Paus Leo XIV berkata “Mungkin kita seharusnya sedikit kurang takut pada Islam.”
Menggunakan Lebanon sebagai contoh bagaimana Muslim dan Kristen hidup berdampingan, Paus Leo XIV berkata pada Desember 2025, “Saya pikir pelajaran-pelajaran itu juga penting didengar di Eropa atau Amerika Utara, bahwa kita mungkin seharusnya sedikit less fearful dan mencari cara untuk mempromosikan dialog autentik serta saling menghormati.”
Paus Leo tidak menggunakan kata-kata persis yang beredar di unggahan media sosial. Ia berbicara secara umum tentang membangun jembatan antara umat Kristiani dan Muslim saat menanggapi pertanyaan tentang orang Katolik yang melihat Islam sebagai ancaman.
Sejumlah pengguna internet yang berbagi kutipan tersebut tampak melakukannya sebagai dukungan terhadap Trump, kadang-kadang disertai gambar yang konon menunjukkan militan Negara Islam (ISIS) memenggal orang Kristen.

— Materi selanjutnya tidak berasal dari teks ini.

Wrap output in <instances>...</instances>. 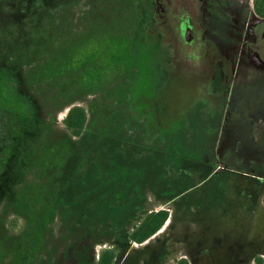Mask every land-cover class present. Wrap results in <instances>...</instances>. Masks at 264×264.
<instances>
[{
    "label": "flooded vegetation",
    "instance_id": "flooded-vegetation-1",
    "mask_svg": "<svg viewBox=\"0 0 264 264\" xmlns=\"http://www.w3.org/2000/svg\"><path fill=\"white\" fill-rule=\"evenodd\" d=\"M137 3L138 26L144 27L146 34L158 37L157 44L170 50L173 58L169 63L175 70L169 78L174 76L180 86L177 95L183 88L187 91L193 81L205 88L207 99L203 103H207V109L195 111L203 128L233 132L239 140L235 150L264 149L260 138H264V0H137ZM81 4L87 9L77 14ZM123 4V0H77L70 15L82 24L84 35L100 37L111 33L113 22L119 28L125 22L131 24L126 16L133 12L131 9L126 12ZM116 6L120 16L115 22ZM144 143L150 151L146 154L162 172L161 178L156 177L143 190L138 188L130 193L121 188L111 189V213L100 214L102 197L91 201L84 195L80 222L72 226L74 231L70 234V223H61L62 264H264V152L259 151L260 157L250 162L242 157L230 161L226 155L215 156L213 147L203 154L205 158L202 155L194 158L183 168L161 161L159 150L163 147L159 148L157 142ZM174 146L173 143L168 150ZM123 148L131 153L128 151L134 147L129 144L118 147ZM244 165L258 178L252 188L245 186L237 194L253 201L249 213L259 215L260 221L249 222L248 231L228 226L242 214V207H238L237 214L224 207L228 222L220 230L206 233L209 228L198 215L209 212L185 206L183 194L202 184L194 176L200 174L206 179L219 168L230 171L231 166ZM229 178L230 175L225 180ZM186 182L190 185L185 186ZM90 210L93 211L88 213ZM7 233L4 231L2 236Z\"/></svg>",
    "mask_w": 264,
    "mask_h": 264
},
{
    "label": "rangeland",
    "instance_id": "rangeland-1",
    "mask_svg": "<svg viewBox=\"0 0 264 264\" xmlns=\"http://www.w3.org/2000/svg\"><path fill=\"white\" fill-rule=\"evenodd\" d=\"M49 1L44 0L46 3ZM123 1L126 12L128 9L133 12L130 16H126L128 20H131V24L125 22L123 27L119 28L113 22L111 33L106 32L100 37L85 39V43L81 36L82 39L74 44L77 46L81 42L76 52L72 56L70 55L71 57L66 53L62 62L61 60H52V70H50L51 76L61 73L60 68L66 71L68 77L66 76L65 83H69L72 79L83 90H85L84 85L88 83V78H92L91 80L97 83L95 90L99 91L104 86L101 91L107 90L104 93L106 100H111L112 97L113 100H116V107L103 110L107 126H98L90 137L86 138L88 135L86 131L80 137H74L76 146H79L78 153L76 151L68 152L69 143L64 138L58 142H52L44 138V135L40 136L39 126L18 129L21 132L19 137L21 143L18 151L14 145H9V148L14 151V156L11 159L10 175L6 176L7 180L2 178V191L0 192V199L5 198L11 206H16L21 210L26 207L24 194L17 191L14 181L22 178L20 172L29 170L27 168L29 161L30 165L34 166L32 168H35L36 173H38V169H41L51 174L52 166L62 168V165L66 164L67 155L72 156V161H75V152L78 158L79 156L84 158L83 163L85 162L90 167L85 173H76L77 166L75 172L69 173L64 166L62 173L58 176L61 183V194L57 200L59 207H63L66 212H69L70 217L72 215L78 217L81 211L80 196L84 197L85 195L86 200L90 199L91 201L102 197L103 201L98 208L100 214L111 213V210L113 211V207H110V202L113 199L111 189L121 188L130 193L129 191L138 188V190H143V186L153 183L156 177L161 178V172L153 164L154 161H151L149 154H146L149 150L146 149L147 145L144 142H157L159 148L163 147L162 150H159L160 153L162 152L160 160L165 163H176L183 168H186L185 163H189L194 158H205L206 155L203 154L211 152L213 147L216 148L215 156L226 155L230 161L242 157L245 161L250 162L260 157L259 151L264 152L263 148L256 149L255 147L235 150L234 146L238 144L239 140L233 132L214 128L207 131L203 128L199 119L196 118L195 111L196 109L201 110V108L207 109L205 106L207 103H203L207 99L205 88L193 81L188 85L187 91L183 88L177 95V88L180 89V86L176 83L177 80L174 76L169 78V74L175 70L174 65L169 63V60L173 58L170 50L164 45L163 47L158 45V37L146 34L145 28L138 26L140 19L138 18L137 0ZM51 2L70 5L75 4L77 0H52ZM86 5L87 3H85ZM117 8L116 6L113 16L115 22L120 16ZM77 9L80 10L76 13L80 14L87 8L81 4ZM119 22L118 20L117 23ZM70 70L72 72L77 70L78 74L69 77ZM14 91L20 93L21 89L15 88ZM4 92L7 94V89H4ZM5 94L3 95L8 98ZM94 98L95 96H89L84 102H76L73 106L58 111L55 115L56 124L53 127L54 136L62 137L66 133L70 134L64 125V119L74 107L84 108L88 115L87 119L91 121L92 115L89 107ZM27 99V94L23 93L20 104L26 107ZM34 111L36 110L21 113L20 117L12 115V122L15 124L20 118H33ZM32 132H34L33 138H37V134H39V141L35 144V148L28 147L31 146V143H28ZM260 138L264 142V138ZM240 141L242 140L240 139ZM120 143H122L121 145H132L136 154L133 150H129V152L132 151L133 154H131L126 153L124 148L123 150L118 149L121 146ZM173 143L175 144L174 148L168 150V148L171 149ZM175 147L180 149L183 154H178ZM164 151L168 154L164 155ZM31 154L32 156H30ZM201 155L202 157H200ZM173 156H177V158L174 159ZM208 156L210 157V155ZM72 161L68 165L69 170H71ZM77 161L76 165L79 162L83 164L79 159ZM176 164L175 166H177ZM249 170L246 165L243 168L231 166L230 171L219 168L217 172L215 171L206 179L200 174L199 177L194 176L202 184L189 188V191L183 194L182 201L185 206H194L209 212V215H198L202 219L200 221L206 223V227L209 228L205 230L206 233L220 230L223 223L228 222L223 214L224 207H228L231 214H237L238 207H242V214H238L239 218L228 223V226L245 228V231H248L249 222L258 223L260 221L259 215L249 213L250 207L254 205L253 201L237 194L245 186L246 189L247 186L252 188L253 182H256L258 177ZM228 175H230V180L226 181ZM187 185L190 183L186 182L185 186ZM177 190L181 189L177 188ZM34 197L38 201L44 199L45 203L40 204L39 202V204L49 210L50 203L48 204V201L52 198V187L48 186L43 193L38 195L34 193ZM32 202L34 200L30 199V203L27 204L28 209L33 207ZM91 211L93 210L88 213ZM12 221L16 225L17 222H14L16 220L9 216L6 223L7 231H9ZM14 227V231L10 228V233L19 232L22 226L18 224ZM53 227L58 237L62 233L61 222L56 221Z\"/></svg>",
    "mask_w": 264,
    "mask_h": 264
},
{
    "label": "trees",
    "instance_id": "trees-1",
    "mask_svg": "<svg viewBox=\"0 0 264 264\" xmlns=\"http://www.w3.org/2000/svg\"><path fill=\"white\" fill-rule=\"evenodd\" d=\"M75 4H59L51 0L48 3L44 0H0V192L2 178L7 180L6 176L10 175L11 159L14 156V151L9 145H14L18 151L21 143L19 141L21 132L18 129L39 126L40 136L44 135V138L52 142L64 138L69 143L68 152L78 153L79 146H76L74 137H80L86 131L87 138L92 136V132L98 126H107L103 110L113 108V97L111 100H106L104 93L107 90L101 91L104 86L99 91L95 90L97 83L91 80L92 78H88V83L84 85L85 90L72 79L69 83H65L67 74L61 68L59 69L61 73L50 75L52 60L62 62L66 53L72 56L81 42L77 46L74 44L82 37L84 43L85 39L94 38L92 35H84L82 24L70 15ZM51 30L56 33H50ZM61 31H65L66 34H61ZM69 74V77L75 76L78 71L70 70ZM15 88H20V93L14 91ZM4 89H7L8 95L5 94ZM23 93L28 97L26 107L20 104ZM91 95L97 96L89 107L91 121L87 119L88 115L84 108L74 107L64 119V125L70 134L66 133L62 137L54 136L56 113L73 106L76 102H84ZM34 109L36 111L33 118H20L15 124L12 122V115L20 117L21 113H28ZM33 135L34 132L29 138L28 144L31 143L29 148H35V144L39 141V134L37 138H33ZM76 152L75 161H72V156L67 155L66 164L62 165V168L52 166L51 174L41 169L36 173L29 161L27 166L29 170L20 172L22 178L14 181L17 191L24 194L26 204L24 209L11 206L5 198L0 199V264H62L60 251L63 246V229L61 228L62 233L57 237L54 223L58 220L61 223H70L71 234L74 231L73 227L80 222L81 213L79 212L78 217L73 215L70 217L69 212L59 207L57 200L61 194V183L58 176L64 166L69 173L74 171L76 166V173H85L90 168L88 164L83 163L82 156L78 158ZM78 159L83 164L79 162L76 165ZM71 161L72 166L69 170L68 165ZM48 186L52 187V198L48 201L49 210L40 206L45 203L44 199L38 201L34 197V193L37 195L43 193ZM30 199L34 202H32L33 207L28 209L27 204L30 203ZM81 199L82 196L80 202ZM9 216L16 220L14 221L17 222L16 225H22L19 232H13L15 234L7 233L6 223ZM16 225L12 221L9 231L10 228L14 231ZM4 231L7 236H2ZM73 237L70 236V241Z\"/></svg>",
    "mask_w": 264,
    "mask_h": 264
}]
</instances>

(Pengguna Facebook “David J Harris Jr.”)
Paus membuat pernyataan tersebut pada 2 Desember 2025, selama konferensi pers di dalam pesawat terbang. Komentar-komentar tersebut, bersama dengan pertanyaan yang memicunya, dapat didengar mulai pada tanda 17:02 dari video berikut yang diunggah ke YouTube oleh Vatican News, portal berita resmi bagi Tahta Suci.
Kami menampilkan persis komentar paus di bawah ini (penekanan kami):
PEWARTA: Anda baru saja berbicara tentang terus membangun jembatan antara dunia yang berbeda. Saya ingin menanyakan kepada beberapa umat Katolik di Eropa yang percaya bahwa Islam adalah ancaman terhadap [Kristen] Barat. Apakah mereka benar dan apa yang akan Anda katakan kepada mereka?
LEO: Semua percakapan yang saya lakukan selama waktu saya di Turki maupun di Lebanon, termasuk dengan banyak Muslim, secara tepat terkonsentrasi pada topik perdamaian dan saling menghormati orang-orang dari agama yang berbeda. Saya tahu bahwa, pada kenyataannya, hal itu tidak selalu terjadi. Saya tahu bahwa di Eropa sering ada ketakutan, tetapi sering kali dipicu oleh orang-orang yang menentang imigrasi dan mencoba menolak orang-orang yang mungkin berasal dari negara lain, agama lain, ras lain. Dan dalam arti itu, saya akan berkata kita semua perlu bekerja sama. Salah satu nilai dari perjalanan ini adalah tepatnya untuk meningkatkan perhatian dunia pada kemungkinan dialog dan persahabatan antara Muslim dan Kristen yang mungkin. Saya pikir salah satu pelajaran besar yang Lebanon bisa ajarkan kepada dunia adalah menunjukkan sebuah tanah di mana Islam, Kekristenan keduanya hadir dan dihormati, dan bahwa ada kemungkinan untuk hidup bersama, menjadi teman. Kisah, kesaksian, saksi-saksi yang kami dengar bahkan dalam dua hari terakhir tentang orang-orang yang saling membantu, Kristen dengan Muslim, keduanya yang villagenya hancur misalnya, dengan mengatakan kita bisa bersatu dan bekerja sama. Saya pikir itu adalah pelajaran yang juga penting didengar di Eropa atau Amerika Utara, bahwa kita mungkin seharusnya tidak terlalu takut dan mencari cara untuk mempromosikan dialog yang autentik dan saling menghormati.